Loan Prepayment Calculator β€” Interest Saved & Tenure Cut

See what a lump-sum prepayment saves: shorter tenure vs lower EMI, compared.

βœ“ updated June 2026

24,618
Current EMI
1,931,328
Interest without prepaying

Option A β€” keep the same EMI (recommended)

37
Months cut from tenure
610,884
Interest saved

Option B β€” keep the same tenure

2,954
EMI reduction /month
231,759
Interest saved

Keeping the EMI unchanged saves 379,125 more interest than reducing the EMI, because the balance falls faster while interest is front-loaded.

Results are estimates for information only, not financial advice. See how we build and verify our calculators.

Enter your outstanding balance, rate, remaining tenure and the lump sum you want to prepay. The calculator compares both options banks offer: keep the same EMI and finish months early, or keep the tenure and lower the EMI β€” showing the interest saved by each, side by side. Keeping the EMI almost always saves far more, because prepaid money hits the balance while interest is front-loaded.

How to use the Loan Prepayment Calculator

  1. Enter your outstanding balance, interest rate and remaining months.
  2. Enter the one-time prepayment amount.
  3. Compare Option A (same EMI, shorter tenure) with Option B (same tenure, lower EMI).
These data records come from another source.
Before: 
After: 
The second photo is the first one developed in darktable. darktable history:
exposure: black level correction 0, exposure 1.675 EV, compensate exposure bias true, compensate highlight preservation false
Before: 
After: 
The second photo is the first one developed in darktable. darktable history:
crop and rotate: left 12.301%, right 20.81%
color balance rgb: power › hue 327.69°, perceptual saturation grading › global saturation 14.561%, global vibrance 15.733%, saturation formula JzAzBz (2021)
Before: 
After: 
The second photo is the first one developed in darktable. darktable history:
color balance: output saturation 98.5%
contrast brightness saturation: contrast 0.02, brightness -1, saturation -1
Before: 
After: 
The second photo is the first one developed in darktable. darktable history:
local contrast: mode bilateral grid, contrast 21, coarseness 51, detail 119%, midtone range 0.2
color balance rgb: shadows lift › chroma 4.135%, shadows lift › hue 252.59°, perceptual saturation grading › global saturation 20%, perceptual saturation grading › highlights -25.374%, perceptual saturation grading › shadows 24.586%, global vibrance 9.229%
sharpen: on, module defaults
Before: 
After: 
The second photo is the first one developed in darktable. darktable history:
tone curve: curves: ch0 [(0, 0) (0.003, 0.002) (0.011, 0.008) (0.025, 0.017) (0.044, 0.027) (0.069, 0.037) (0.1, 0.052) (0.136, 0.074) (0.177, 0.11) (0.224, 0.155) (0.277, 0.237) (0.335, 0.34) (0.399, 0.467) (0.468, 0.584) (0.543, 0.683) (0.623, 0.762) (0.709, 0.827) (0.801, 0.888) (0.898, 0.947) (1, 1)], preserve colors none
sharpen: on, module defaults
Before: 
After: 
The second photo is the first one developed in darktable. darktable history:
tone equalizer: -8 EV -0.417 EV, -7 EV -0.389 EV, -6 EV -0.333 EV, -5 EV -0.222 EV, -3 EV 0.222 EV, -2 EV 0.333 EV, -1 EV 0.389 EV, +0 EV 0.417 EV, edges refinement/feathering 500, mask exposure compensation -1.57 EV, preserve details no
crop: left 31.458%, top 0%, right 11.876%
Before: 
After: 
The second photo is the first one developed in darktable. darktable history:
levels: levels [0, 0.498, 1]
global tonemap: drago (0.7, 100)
Frequently asked questions

Should I reduce the EMI or the tenure?

Reduce the tenure (keep the EMI) if you can afford to β€” the balance falls faster while interest is at its highest, so total interest saved is usually several times larger than the same-tenure option.

Are there prepayment penalties?

Floating-rate home loans to individuals in India carry no prepayment penalty by RBI rules. Fixed-rate and personal loans may charge 2–5% β€” check your agreement and net it against the savings.

When does prepaying make the most difference?

Early in the loan, when most of each EMI is interest. The same lump sum prepaid in year 2 saves far more than in year 12.